At the beginning of the semester, I wrote a column about witnessing the drunken escapades of a group of college students on a late night T ride. I still believe college students should learn how to function in the presence of alcohol in a controlled setting, such as a class or something, before being allowed to go out in public. However, Saturday changed my previously unalterable perspective.
I was enjoying myself on the commuter rail from Providence to Boston, especially because about 10 of the people in my group had struck up an animated conversation about the concept of feminist pornography. Would there be any audience whatsoever? Should it exist purely for its social value? I was duly amused — who wouldn’t be riveted by such a debate? Most people, apparently.
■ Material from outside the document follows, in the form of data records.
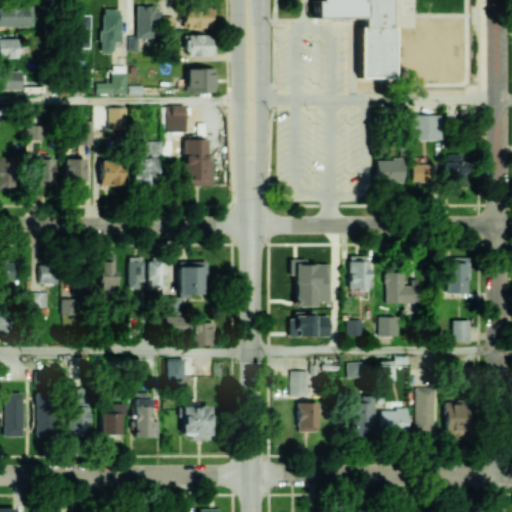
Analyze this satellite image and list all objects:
building: (342, 8)
building: (16, 16)
building: (196, 17)
building: (144, 21)
road: (310, 26)
building: (108, 28)
building: (78, 31)
building: (363, 32)
building: (197, 44)
building: (7, 47)
building: (370, 52)
building: (9, 79)
building: (198, 79)
building: (111, 84)
road: (379, 98)
road: (504, 99)
road: (120, 100)
road: (240, 112)
road: (261, 112)
building: (115, 117)
building: (173, 117)
building: (423, 126)
building: (425, 127)
building: (32, 131)
building: (84, 132)
parking lot: (317, 136)
building: (156, 147)
building: (195, 161)
road: (329, 161)
building: (142, 169)
building: (6, 171)
building: (73, 171)
building: (387, 171)
building: (452, 171)
building: (42, 172)
building: (419, 172)
building: (108, 173)
road: (125, 225)
road: (381, 225)
road: (498, 255)
building: (133, 271)
building: (356, 271)
building: (105, 272)
building: (6, 273)
building: (44, 273)
building: (153, 273)
building: (188, 276)
building: (451, 277)
building: (77, 278)
building: (307, 281)
road: (335, 288)
building: (396, 289)
building: (36, 299)
building: (170, 305)
building: (66, 306)
building: (2, 322)
building: (306, 323)
building: (171, 324)
building: (351, 326)
building: (458, 329)
building: (200, 331)
road: (125, 351)
road: (374, 351)
road: (505, 351)
building: (167, 368)
road: (251, 368)
building: (351, 369)
building: (384, 369)
building: (44, 377)
building: (296, 382)
building: (422, 409)
building: (75, 411)
building: (41, 413)
building: (10, 414)
building: (362, 415)
building: (141, 416)
building: (305, 416)
building: (454, 417)
building: (108, 419)
building: (392, 420)
building: (194, 421)
road: (256, 475)
building: (6, 509)
building: (206, 510)
building: (37, 511)
building: (73, 511)
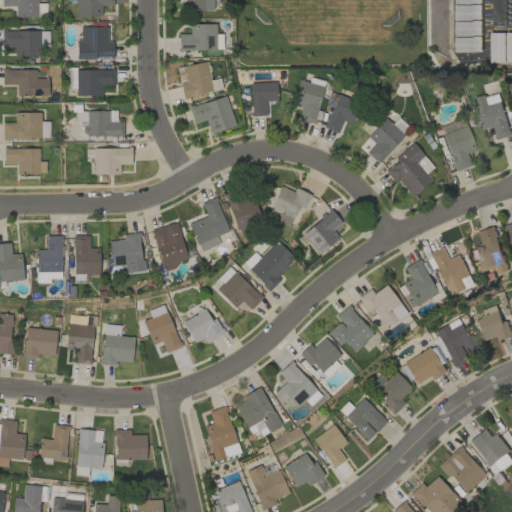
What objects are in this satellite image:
building: (466, 1)
building: (201, 4)
building: (21, 7)
building: (89, 7)
building: (466, 12)
building: (466, 28)
building: (43, 37)
building: (200, 38)
building: (21, 42)
building: (94, 44)
building: (466, 44)
building: (498, 47)
building: (509, 47)
building: (70, 77)
building: (193, 79)
building: (24, 81)
building: (91, 81)
road: (152, 95)
building: (261, 97)
building: (307, 100)
building: (340, 113)
building: (212, 114)
building: (493, 115)
building: (98, 122)
building: (25, 126)
building: (451, 126)
building: (382, 139)
building: (458, 147)
building: (23, 159)
building: (109, 160)
road: (209, 168)
building: (409, 169)
building: (287, 203)
building: (242, 209)
building: (207, 225)
building: (510, 229)
building: (322, 232)
building: (168, 244)
building: (124, 250)
building: (489, 250)
building: (83, 256)
building: (48, 260)
building: (9, 263)
building: (268, 264)
building: (499, 268)
building: (449, 271)
building: (416, 283)
building: (235, 289)
building: (381, 307)
building: (492, 325)
building: (201, 327)
building: (348, 329)
building: (160, 331)
road: (269, 331)
building: (5, 333)
building: (80, 338)
building: (454, 340)
building: (38, 342)
building: (114, 346)
building: (318, 354)
building: (422, 365)
building: (292, 385)
building: (390, 390)
building: (255, 409)
building: (511, 414)
building: (361, 417)
building: (219, 434)
road: (415, 439)
building: (9, 441)
building: (53, 445)
building: (128, 445)
building: (329, 445)
building: (87, 448)
road: (177, 450)
building: (491, 450)
building: (301, 470)
building: (462, 471)
building: (265, 486)
building: (434, 496)
building: (0, 498)
building: (27, 499)
building: (227, 499)
building: (67, 505)
building: (106, 505)
building: (147, 505)
building: (401, 507)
I took a look around our group and noticed the random people who had been caught in the undertow of our conversation. A young woman huddled in her window seat, seemingly holding onto her ear buds for dear life. A much older woman would occasionally glance behind her in horror depending on our topic of conversation. Various – gasp! — actual commuters on the commuter rail seemed to exude passive frustration. The conductor also looked annoyed, but I don’t think he should count in this story because he just looked like an angry person in general.
While these people made no active attempts to stop our undoubtedly compelling conversation, they were obviously less than thrilled. And I realized that, of course, every attitude depends on perspective.
When you’re alone or with a small group of relatively quiet people, it’s much easier to be aware of your surroundings and conscious of your actions. However, once you’re in a larger group, everyone almost naturally gets caught up in each other’s energy. The result? A whole bunch of angry passersby.
But the thing is, we’re all those fuming passersby sometimes and we’re all also the semi-rowdy people. There are those on the extreme ends of the spectrum: only focused on the negative things happening around them or only focused on making bad things happen around them (there are times when I’m positive those people exist). But for most of us, it’s inevitable that we’ll end up being both the annoyed and the annoying.
In theory, that should mean we’d all be more kind and conscientious in either of the aforementioned positions. In practice, I’m not so sure that it means anything — but isn’t it interesting to think about?
Obviously, there are limits to this idea. In general, people should be responsible for their actions. However, we’d all end up being a little less angry if we recognized that everyone gets more rambunctious in a group than we would find acceptable if we were watching the situation from an outside perspective. Then we’d learn to cut other people some slack.
Except for those drunken college kids I wrote about in September. They were just too awful.